Yes, I used an obscure Dumb and Dumber reference when Lloyd asks Mary (ironic) if there was a chance they would get together. Well, I asked her folks. I gathered all my courage, fearing it’d be the last time I would talk to her and…and through all the flirting and the everything she did, I was wrong. Or maybe…well, that’s what this little post is about. People who send mix signals, and in the end, say “sorry”. And it just so happens that I just came out of this situation and was inspired to share my story.
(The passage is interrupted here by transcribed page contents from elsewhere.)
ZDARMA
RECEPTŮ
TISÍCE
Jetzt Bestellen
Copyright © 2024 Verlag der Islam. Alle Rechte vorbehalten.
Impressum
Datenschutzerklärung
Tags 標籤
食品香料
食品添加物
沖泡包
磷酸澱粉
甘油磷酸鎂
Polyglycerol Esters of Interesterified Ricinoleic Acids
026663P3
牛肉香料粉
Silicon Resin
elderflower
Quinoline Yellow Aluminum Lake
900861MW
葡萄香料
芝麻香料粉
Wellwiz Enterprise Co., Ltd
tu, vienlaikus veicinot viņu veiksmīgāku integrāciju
Take what you will from this, but what I put on here is from an open minded perspective and I hope you’ll be open minded when I talk about my encounter. So after months of getting to know this lovely, young woman who is a talented singer and an all around blast to talk with, she ends up telling me that she has no interest in me at all. Were there signs that she wasn’t interested? Well, in retrospect, I don’t think so. As a matter of fact, she treated me in a way that gave me the wrong impression. Maybe she was simply being polite, and not hurt my feelings. But I couldn’t have misread all her signals, as she was pretty straightforward most of the time. I also think that blunt attitude is a definite plus for anyone. Why beat around the bush when you can flat out say what you think?
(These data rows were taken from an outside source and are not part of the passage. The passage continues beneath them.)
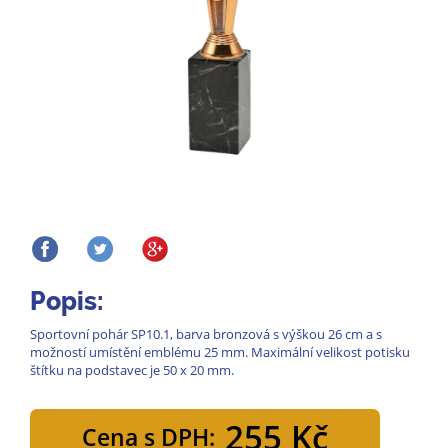
Popis:
Sportovní pohár SP10.1, barva bronzová s výškou 26 cm a s
možností umístění emblému 25 mm. Maximální velikost potisku
štítku na podstavec je 50 x 20 mm.
255 Kč
Cena s DPH:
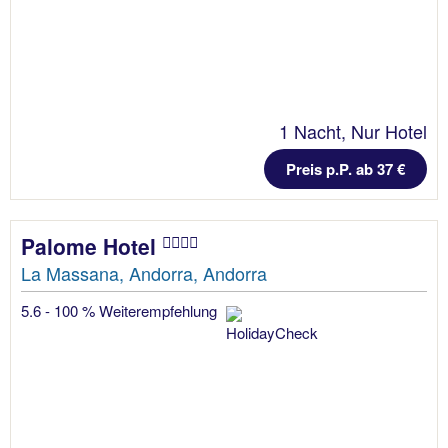
1 Nacht, Nur Hotel
Preis p.P. ab 37 €
Palome Hotel
La Massana, Andorra, Andorra
5.6 - 100 % Weiterempfehlung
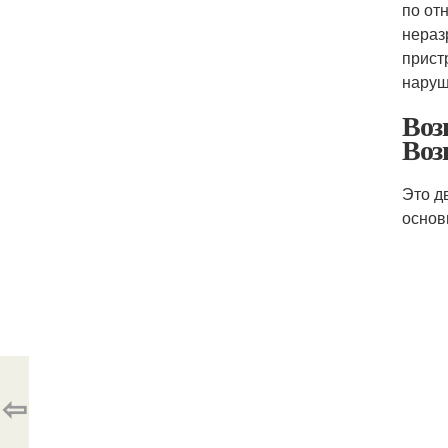
по от
нераз
прист
наруш
Воз
Воз
Это д
основ
⇦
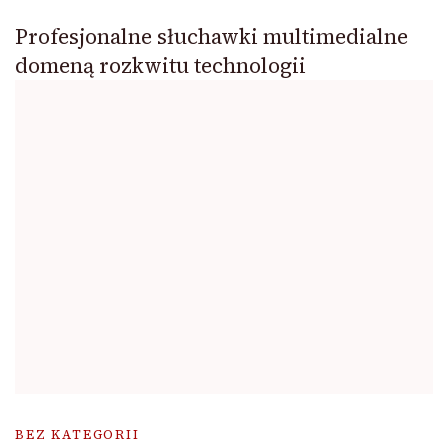
Profesjonalne słuchawki multimedialne
domeną rozkwitu technologii
BEZ KATEGORII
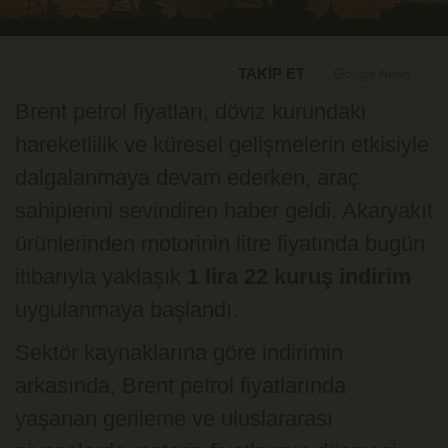
TAKİP ET
Brent petrol fiyatları, döviz kurundaki
hareketlilik ve küresel gelişmelerin etkisiyle
dalgalanmaya devam ederken, araç
sahiplerini sevindiren haber geldi. Akaryakıt
ürünlerinden motorinin litre fiyatında bugün
itibarıyla yaklaşık
1 lira 22 kuruş indirim
uygulanmaya başlandı.
Sektör kaynaklarına göre indirimin
arkasında, Brent petrol fiyatlarında
yaşanan gerileme ve uluslararası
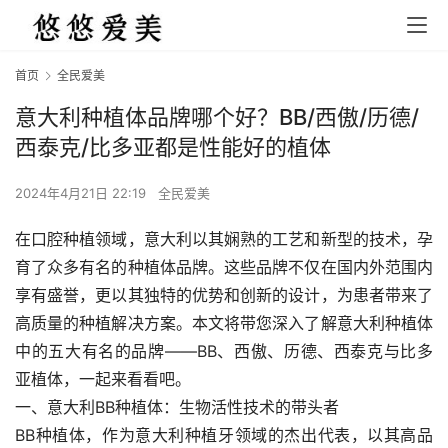
首页
全民爱美
意大利种植体品牌哪个好？BB/西傲/历德/
西泰克/比多亚都是性能好的植体
2024年4月21日 22:19
全民爱美
在口腔种植领域，意大利以其娴熟的工艺和新型的技术，孕
育了众多有名的种植体品牌。这些品牌不仅在国内外范围内
享有盛誉，更以其独特的优势和创新的设计，为患者带来了
高质量的种植解决方案。本文将带您深入了解意大利种植体
中的五大有名的品牌——BB、西傲、历德、西泰克与比多
亚植体，一起来看看吧。
一、意大利BB种植体：生物活性技术的带头者
BB种植体，作为意大利种植牙领域的杰出代表，以其高品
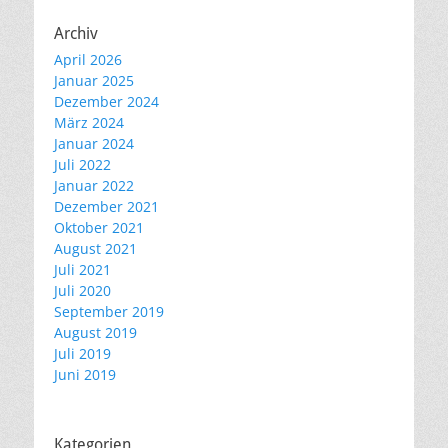
Archiv
April 2026
Januar 2025
Dezember 2024
März 2024
Januar 2024
Juli 2022
Januar 2022
Dezember 2021
Oktober 2021
August 2021
Juli 2021
Juli 2020
September 2019
August 2019
Juli 2019
Juni 2019
Kategorien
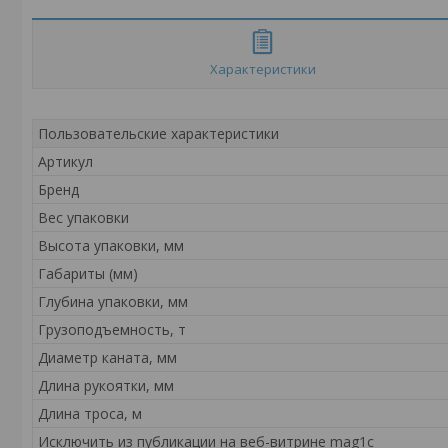
Характеристики
Пользовательские характеристики
Артикул
Бренд
Вес упаковки
Высота упаковки, мм
Габариты (мм)
Глубина упаковки, мм
Грузоподъемность, т
Диаметр каната, мм
Длина рукоятки, мм
Длина троса, м
Исключить из публикации на веб-витрине mag1c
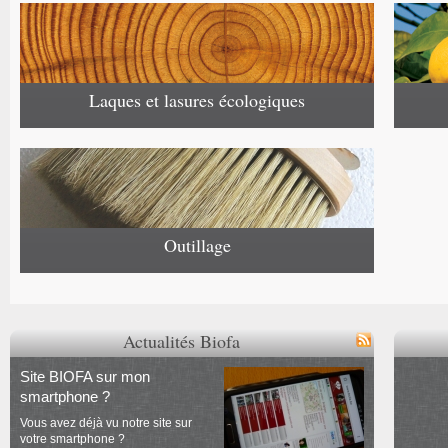
Laques et lasures écologiques
Outillage
Actualités Biofa
Site BIOFA sur mon
smartphone ?
Vous avez déjà vu notre site sur
votre smartphone ?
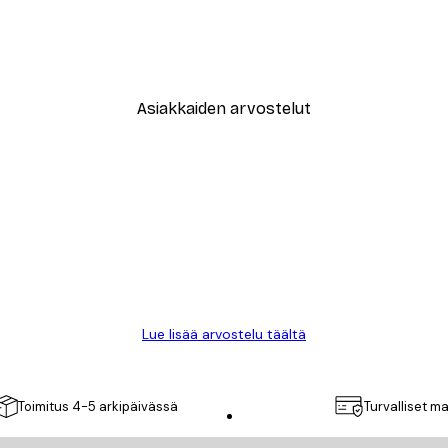
New York City Juliste
Alkaen 9,07 €
12,95 €
Asiakkaiden arvostelut
Lue lisää arvostelu täältä
Toimitus 4-5 arkipäivässä
Turvalliset m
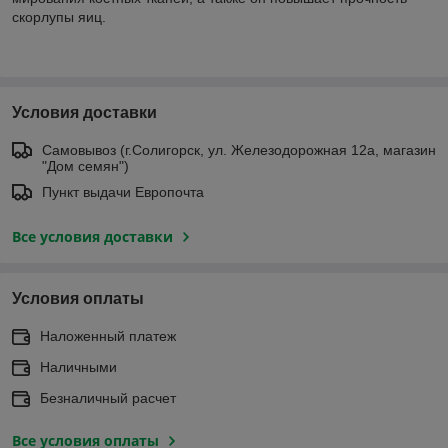
скорлупы яиц.
Условия доставки
Самовывоз (г.Солигорск, ул. Железодорожная 12а, магазин
"Дом семян")
Пункт выдачи Европочта
Все условия доставки
Условия оплаты
Наложенный платеж
Наличными
Безналичный расчет
Все условия оплаты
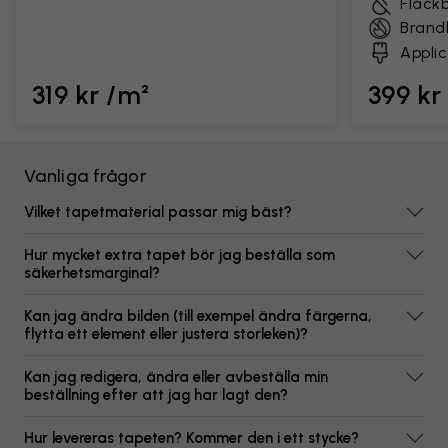
Fläck
Brand
Applic
319 kr /m²
399 kr
Vanliga frågor
Vilket tapetmaterial passar mig bäst?
Hur mycket extra tapet bör jag beställa som
säkerhetsmarginal?
Kan jag ändra bilden (till exempel ändra färgerna,
flytta ett element eller justera storleken)?
Kan jag redigera, ändra eller avbeställa min
beställning efter att jag har lagt den?
Hur levereras tapeten? Kommer den i ett stycke?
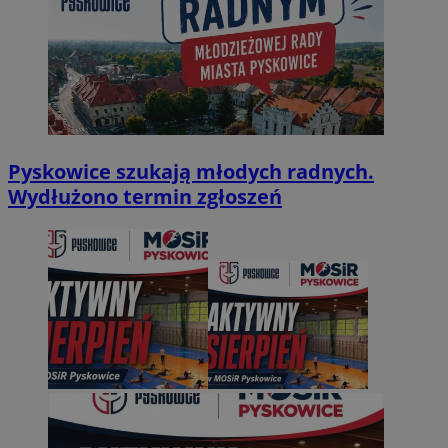
Pyskowice szukają młodych radnych.
Wydłużono termin zgłoszeń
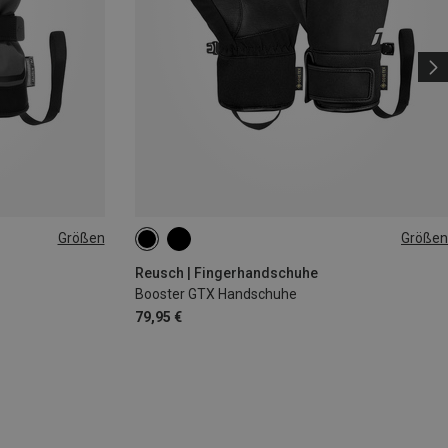
Größen
Größen
7
7.5
8
9
9.5
10
Reusch | Fingerhandschuhe
Booster GTX Handschuhe
79,95 €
At some point I concluded that she was sending mixed signals. I thought for a very long time she was interested. The way she talked with me, the way she looked at me, and the way she laughed were all indicative of someone who liked me in some way. I thought it was pretty obvious, just by the attention alone.

After the disappointing response today to, possibly, my last time talking with her, I realized, no matter how much I had in common with her and no matter how much I felt a connection to her, it wasn’t my personality or who I was or anything of that nature that keeps me from even becoming her friend. It was the fact that I was interested in her. The opportunity to make a friend, was thwarted by my infatuation. Despite being disappointed, I understand. I mistook attention for something else. But I guess in the grand scheme of things, as Lloyd says, “…there’s a chance…”

Who knows what the future holds for anyone, who knows what can blossom from a chance encounter? All I know is, is that anything is possible. The good become bad, the bad become good, and the people you meet…well, the possibilities are endless. Keep your head up, and your mind open, because out there, there’s someone worthwhile, whether they be in the distance or under your nose. For as someone I used to hold dearly once said, “Life moves on.” So don’t stand still.